Unbelievable, and yet now Step believed it. There was too much detail in it-Stevie could not possibly have made it up. And it rang true. Maybe when Dr. Mariner called Mrs. Jones to talk to her about Stevie's first day, Mrs. Jones assumed that Stevie had repeated to his parents what she said in class-though he hadn't, not till now.

And so she assumed that Dr. Mariner knew and was simply too nice to mention it openly. And so she assumed that Stevie had told on her, had gotten her in trouble with her boss, and so she decided to get even with him.

"Son, I think I believe you. I'm sorry I didn't believe you before, but you have to understand, this is such a terrible thing for a teacher to do that it's hard to believe that any teacher would ever do it. I mean, I had some strict teachers in my life, but never one who was downright mean like this. You should have told us this before.

We thought everything was going along all right."

"It is," said Stevie. "Except for that."

"So you have friends at school?"

"No," said Stevie.

"Then it's not all right, is it?"

"How can I have friends when Mrs. Jones said for nobody to talk to me?"

How far did this go? "You mean that she actually told the other kids never to speak to you?"

"A couple of them tried to at recess but she yelled at them and said, `Let's not bother Mr. Fletcher, please.

He's thinking higher thoughts and we wouldn't want to disturb him."'

Step held him closer. "Oh, Stevie, I didn't know, I didn't guess. How could I know this?"
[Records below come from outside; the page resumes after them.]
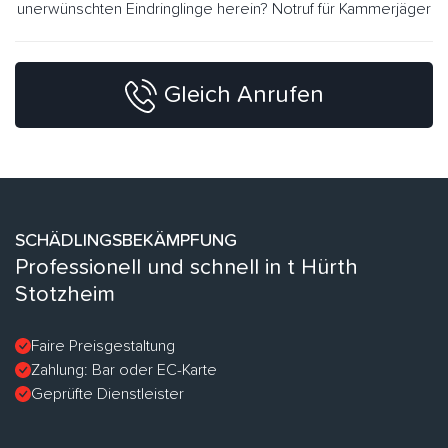
unerwünschten Eindringlinge herein? Notruf für Kammerjäger
Gleich Anrufen
SCHÄDLINGSBEKÄMPFUNG
Professionell und schnell in t Hürth
Stotzheim
Faire Preisgestaltung
Zahlung: Bar oder EC-Karte
Geprüfte Dienstleister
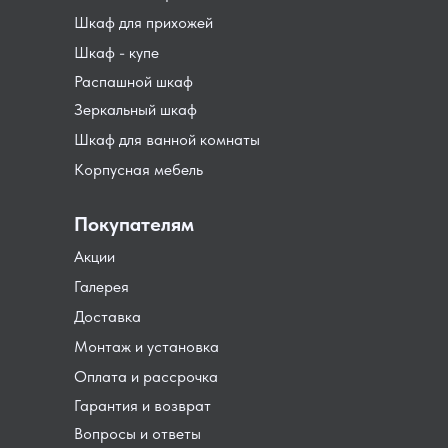
Шкаф для прихожей
Шкаф - купе
Распашной шкаф
Зеркальный шкаф
Шкаф для ванной комнаты
Корпусная мебель
Покупателям
Акции
Галерея
Доставка
Монтаж и установка
Оплата и рассрочка
Гарантия и возврат
Вопросы и ответы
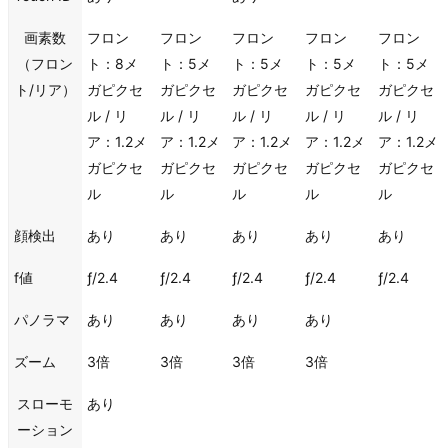
画素数
フロン
フロン
フロン
フロン
フロン
（フロン
ト：8メ
ト：5メ
ト：5メ
ト：5メ
ト：5メ
ト/リア）
ガピクセ
ガピクセ
ガピクセ
ガピクセ
ガピクセ
ル / リ
ル / リ
ル / リ
ル / リ
ル / リ
ア：1.2メ
ア：1.2メ
ア：1.2メ
ア：1.2メ
ア：1.2メ
ガピクセ
ガピクセ
ガピクセ
ガピクセ
ガピクセ
ル
ル
ル
ル
ル
顔検出
あり
あり
あり
あり
あり
f値
ƒ/2.4
ƒ/2.4
ƒ/2.4
ƒ/2.4
ƒ/2.4
パノラマ
あり
あり
あり
あり
ズーム
3倍
3倍
3倍
3倍
スローモ
あり
ーション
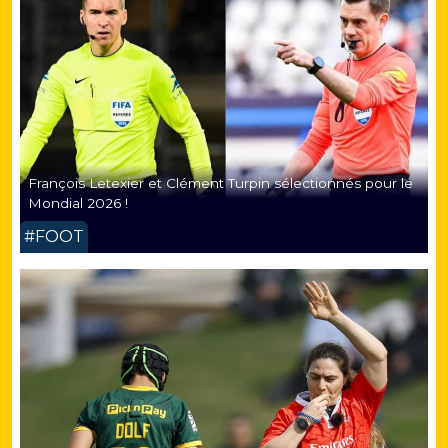
François Letexier et Clément Turpin sélectionnés pour le
Mondial 2026 !
#FOOT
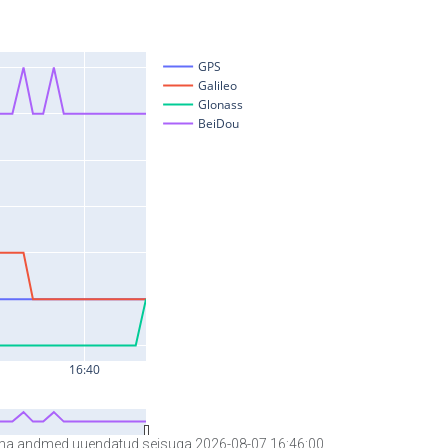
a andmed uuendatud seisuga 2026-08-07 16:46:00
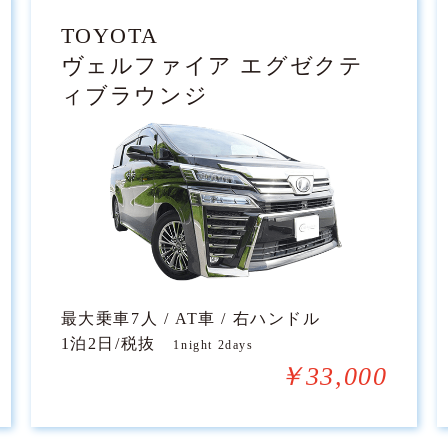
TOYOTA
ヴェルファイア エグゼクテ
ィブラウンジ
最大乗車7人 / AT車 / 右ハンドル
1泊2日/税抜
1night 2days
￥33,000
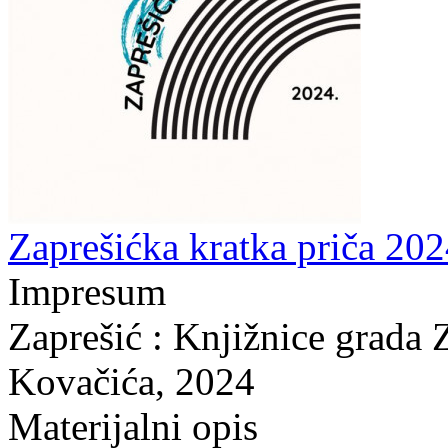
Zaprešićka kratka priča 202
Impresum
Zaprešić : Knjižnice grada 
Kovačića, 2024
Materijalni opis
"Jaleena talks to me sometimes," said Stevie.

"Is she one of the girls?"

"She's the black girl so Mrs. Jones doesn't really care what she does. But she doesn't talk to me much because it really is hard to understand her. She has to talk slow. And so she doesn't talk to me much."

So that was what Stevie's two months in second grade in Steuben had been like. Isolation. Ridicule. Utter loneliness. And he hadn't breathed a word of it at home. No sign of it except his reluctance to go to school.

"But you're still doing your schoolwork," said Step. "You are learning things."

"We did most of it in my old school," said Stevie.

"At least you had fun doing your project, didn't you?"

Stevie nodded.

"Son, I'm going to have a talk with Mrs. Jones."

He leapt from Step's lap and stood on the floor in the middle of the room, his eyes wide with fear. "No!" he said. "Don't talk to her! Please, Dad! You can't! You can't talk to her! Please!"

"Son, parents talk to teachers. That's how the system is sup posed to work."

"You can't, you just can't do it. It'll get worse if you do, she'll be worse!"

"Stevie," said Step. "I promise you this. I absolutely promise you. Things will get better after I talk to her.

And if they don't, I will keep you home from school."

"Yes!" he cried. "Keep me home!"

"Only if things get worse after I talk to her," said Step.

"No, keep me home now!"

"Stevie, I can't just keep you home now. There's a law that says that you have to go to school, and in North Carolina they're very strict about it. If I keep you out of school, it could mean going to court. Or moving again."

"Let's move back to Indiana!"

"Son, I can't afford to. If we moved, we'd have to move to Utah, to live in Grandma and Grandpa Brown's house. I'd lose my job. I'm just telling you that I'll do all those things if I have to, if talking to Mrs. Jones makes things worse for you. But I think when I talk to her things will get better, do you understand? The last month of school won't be so bad. I promise you."